======== DOCUMENT SEGMENT

Wounded veterans getting a break at the beach

September may be the most pleasant time of year at the beach. The summer rush is over, but the warmth lingers. It’s the perfect time to begin a new tradition for wounded veterans: Operation SEAs the Day.

The program has one simple mission, to give 25 wounded soldiers and their families a week of rest and relaxation. That means 25 local homeowners will donate their houses for military families to enjoy a coastal retreat from Tuesday, Sept. 3, to Sunday, Sept. 8.

For an idea that just began this year, organizer Richard Katon of Montgomery Co., Md., said, the program probably has enough support to continue next year.

“Everyone knows the crisis these ‘wounded warriors’ are in … to come back with their injuries and post-traumatic stress disorder and try to enter the community; but everybody feels helpless, like, ‘What can I do?’” Katon said. “We give people the opportunity to know they can help.”

================
======== SUPPLIED INFORMATION

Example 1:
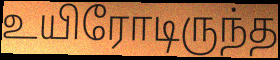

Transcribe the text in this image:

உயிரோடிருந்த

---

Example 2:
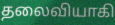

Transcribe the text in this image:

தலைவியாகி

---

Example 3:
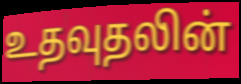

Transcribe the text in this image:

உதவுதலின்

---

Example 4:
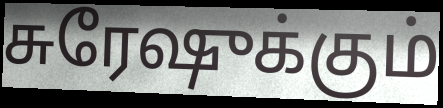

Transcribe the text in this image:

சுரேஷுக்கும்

================
======== SUPPLIED INFORMATION

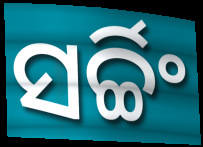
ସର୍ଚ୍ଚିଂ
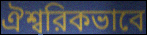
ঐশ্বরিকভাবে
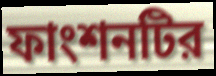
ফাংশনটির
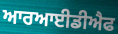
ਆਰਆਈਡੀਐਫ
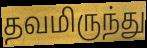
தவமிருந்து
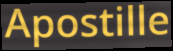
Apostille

================

(WHAT IS ASKED):
1. According to the article about the beach retreat for wounded veterans, on what dates will the military families stay in the donated houses?
2. Reproduce a passage from the article about the beach retreat for wounded veterans, beginning at the words "September may be" and ending after "SEAs the Day.".
The items have no connection to the article about the beach retreat for wounded veterans.

(RESULTS):
1. From Tuesday, Sept. 3, to Sunday, Sept. 8.

2.
September may be the most pleasant time of year at the beach. The summer rush is over, but the warmth lingers. It’s the perfect time to begin a new tradition for wounded veterans: Operation SEAs the Day.